- **TRECHO**
○ ○ ○ ○ ○ ○ ○
Naqueles anos a vida da comunidade floresceu em todas essas áreas, se consolidou e se
ampliou com a fundação da Igreja Martin Luther, em 1936, e da sua escola, em 1931.
Ao lado do pastor Gottschald havia um
líder leigo de igual envergadura, o médico Frederico Falk, presidente da Comunidade de
1913 a 1938. O pastor Gottschald soube enfrentar com sabedoria e habilidade também as
influências do nazismo nos anos após 1933 e as pressões da campanha de
nacionalização, promovida pelo governo brasileiro, que dificultavam as atividades dos
alemães e seus descendentes. A deflagração da II Guerra Mundial e a inimizade com os
países do Eixo puseram fim a esse período histórico. A Comunidade Evangélica de Porto
Alegre deixou de ser Deutsche Evangelische Gemeinde, o uso da língua alemã nos ofícios
foi relegado a segundo plano e após 1945 foi preciso construir muitas atividades de forma
nova.
A GRANDE EXPANSÃO
Na segunda metade de nosso
século, a C.E.P.A. espalha suas paróquias por toda a cidade e amplia seu sentido
missionário
Após a Guerra, tanto a IECLB quanto a C.E.P.A.
voltaram-se decididamente para a realidade brasileira e entraram em maior cooperação com
as outras igrejas evangélicas através da Confederação Evangélica do Brasil. Oura
conseqüência foi que as igrejas do Sul deram maior atenção aos estados do Brasil
Central e do Norte. O número de pastores vindos da Alemanha regrediu e os jovens formados
na Brasil foram ocupando as vagas. A Igreja foi adquirindo outra imagem.
Durante as décadas de 1950 e 60, a
Comunidade Evangélica experimentou uma fase de revitalização e de expansão
extraordinárias. Pela primeira vez foi feito um plano que previa a presença da C.E.P.A.
em todos os bairros onde houvesse maior concentração de evangélicos luteranos. Também
foram fixados pontos de irradiação missionária.
Em 1956 foi fundada a Paróquia São
Mateus, na zona sul. No mesmo ano foi criado o pastorado estudantil para a juventude
universitária. Em 1959 a escola da Paróquia Martin Luther foi transformada em Ginásio
Pastor Dohms. No ano de 1963 foi criado o Centro Social João Kluwe Jr., no bairro Três
Figueiras, e junto com este a Paróquia São Lucas, que atendia as vilas do leste da
capital.
No mesmo ano, ainda se fundaram, no Jardim
Itú, zona norte, o Centro Social Mathilde Renner e a Paróquia do Salvador, que mais
tarde abriria a Escola do Salvador. Em 1971/72 foi construído o Centro Comunitário
Piratini, em Alvorada, onde depois se desenvolveram a Casa da Criança e a Paróquia Maria
Madalena. Em 1975 começava a Missão Urbana, que daria origem à Paróquia São Marcos.
○ ○ ○ ○ ○ ○ ○
- **DADOS PARA ANÁLISE**
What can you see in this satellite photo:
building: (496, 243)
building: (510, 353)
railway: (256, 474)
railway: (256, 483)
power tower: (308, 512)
○ ○ ○ ○ ○ ○ ○
Com base no trecho sobre a Comunidade Evangélica de Porto Alegre, responda:
(a) Quem presidiu a Comunidade de 1913 a 1938, e qual era sua profissão?
(b) Em que ano e em que zona da cidade foi fundada a Paróquia São Mateus?
(c) Qual iniciativa, começada em 1975, daria origem à Paróquia São Marcos?

(a) O médico Frederico Falk.
(b) Em 1956, na zona sul.
(c) A Missão Urbana.